The faded scarlet opulence of the Noël Coward theatre now hosts the lurid hues of Peter Morgan’s Almeida Transfer, Patriots.

Tom Hollander masterfully embodies the difficult but brilliant Boris Berezovsky, delivering a seminal performance. The play follows Berezovsky’s perspective and pivotal contribution to the rise of Vladimir Putin, played with evolving nuance by Will Keen. Hollander’s delicate dulcet tones are sporadically injected with vocal outpourings and powerful musical and multi-media crescendoes. Rupert Goold’s direction strikes a deft, mercurial pace.

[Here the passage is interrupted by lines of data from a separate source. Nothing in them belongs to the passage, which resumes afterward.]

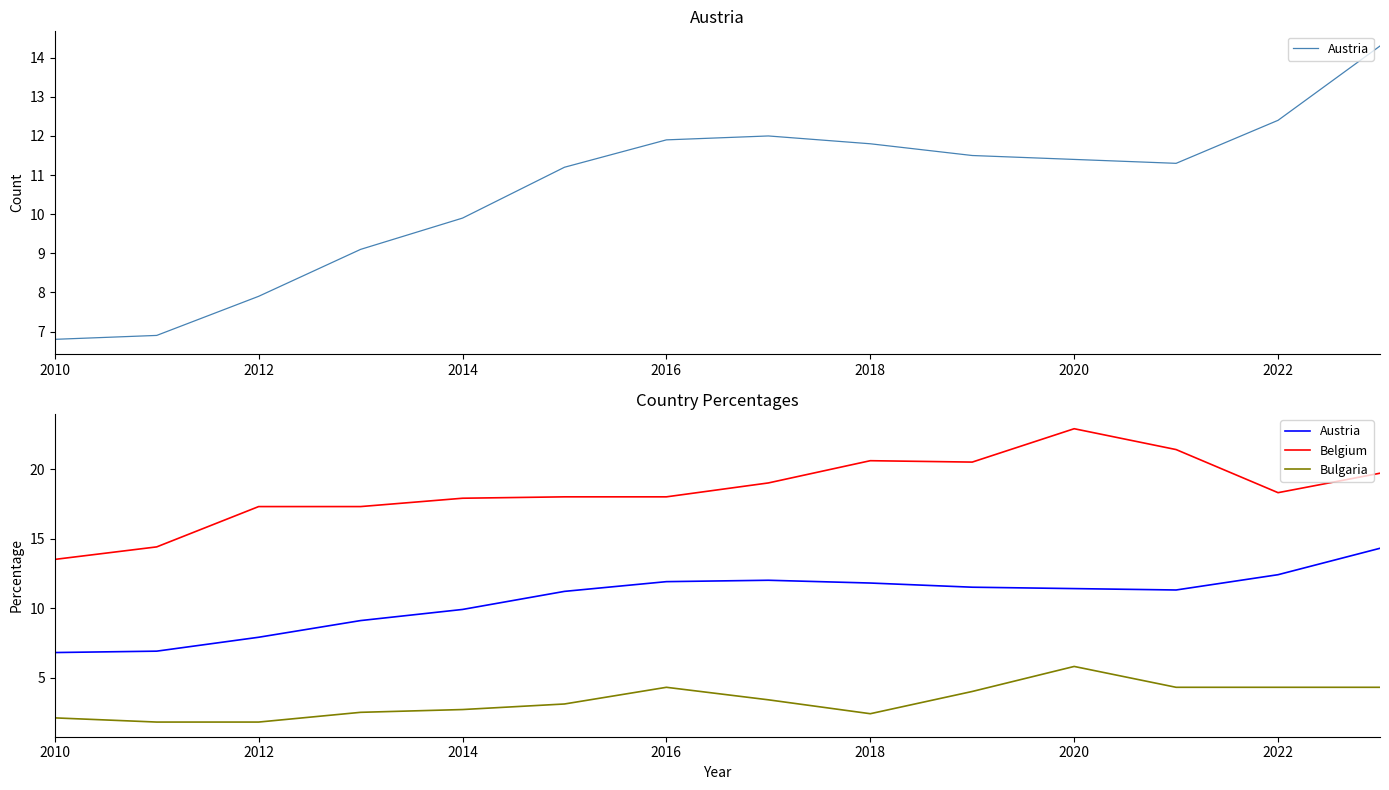

What is the average value of the Austria series?

10.6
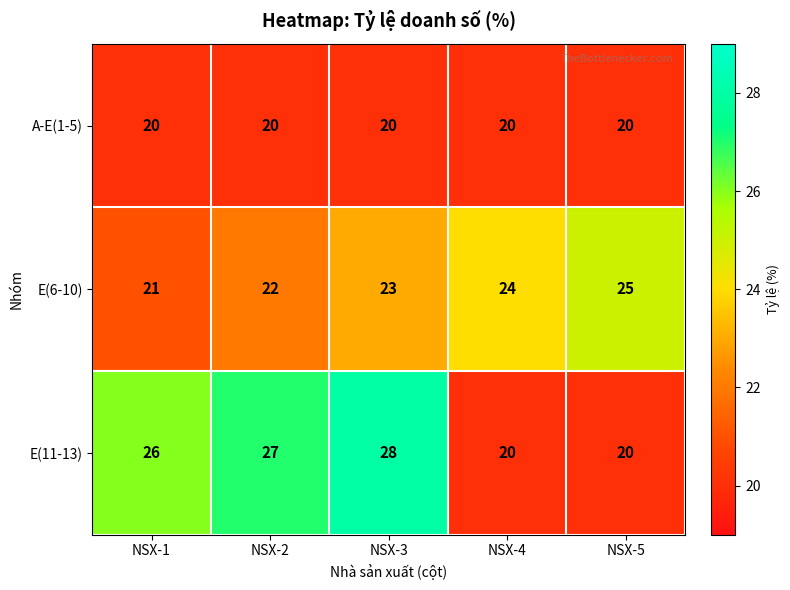

What is the difference between the second highest and second lowest values in the E(11-13) series?

7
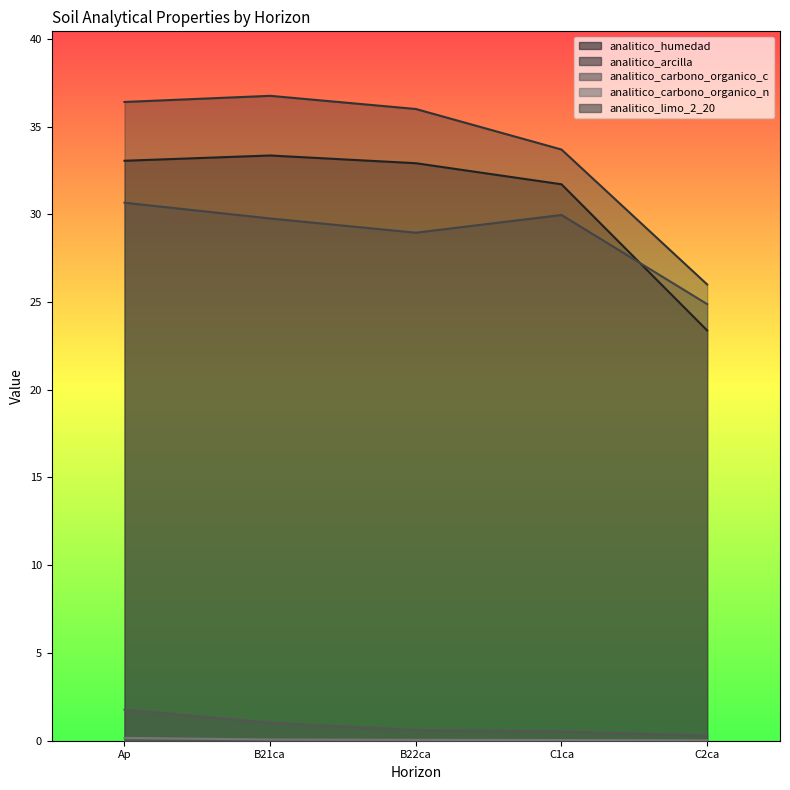

How many lines are shown in the chart?

5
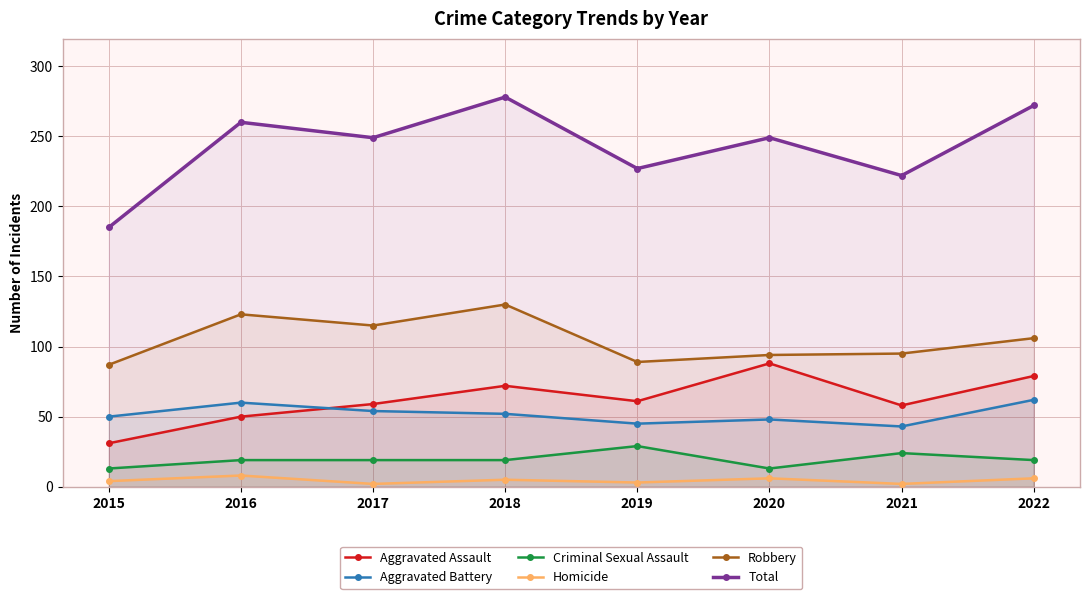

How many lines are shown in the chart?

6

The play conveys the atmosphere of post-soviet Russia, its flaws and joys, the personalities of its people and its continuity with the pride of the earliest Tsarist kingdoms. Alongside the exploration of Putin’s rise, Berezovsky’s is equally explored, with Ronald Guttman offering an excellent performance as his maths tutor, a man who perhaps does not understand the bounds of maternal love.

The play is beset with the question of Berezovsky’s intentions. Whether he truly is trying to ‘save’ Russia, or just accumulate wealth and power. The answer does not become clear. The title Patriots refers to the myriad of interpretations of patriotism, whether through the methods of Berezovsky, or Putin. As the play progresses Keen’s Putin becomes sharper, both in dress and action, some of which is no doubt the progenitor of current Russian policy. In a powerful moment between Roman Abramovich and Putin, Putin shouts on a mountaintop and echoed screams envelop the audience. A foreboding message of the pain Putin has been and will be a part of.

Miriam Buether crafts a charismatic and adaptable set. At once a gaudy bar, classroom or chandelier-laden Kremlin. The play delivers chunks of information elegantly but perhaps requires a knowing audience, one which can register the self-conscious dramatic irony which is pervasive within the production.

Patriots fundamentally is a story of loss. A loss of freedom, pride and life.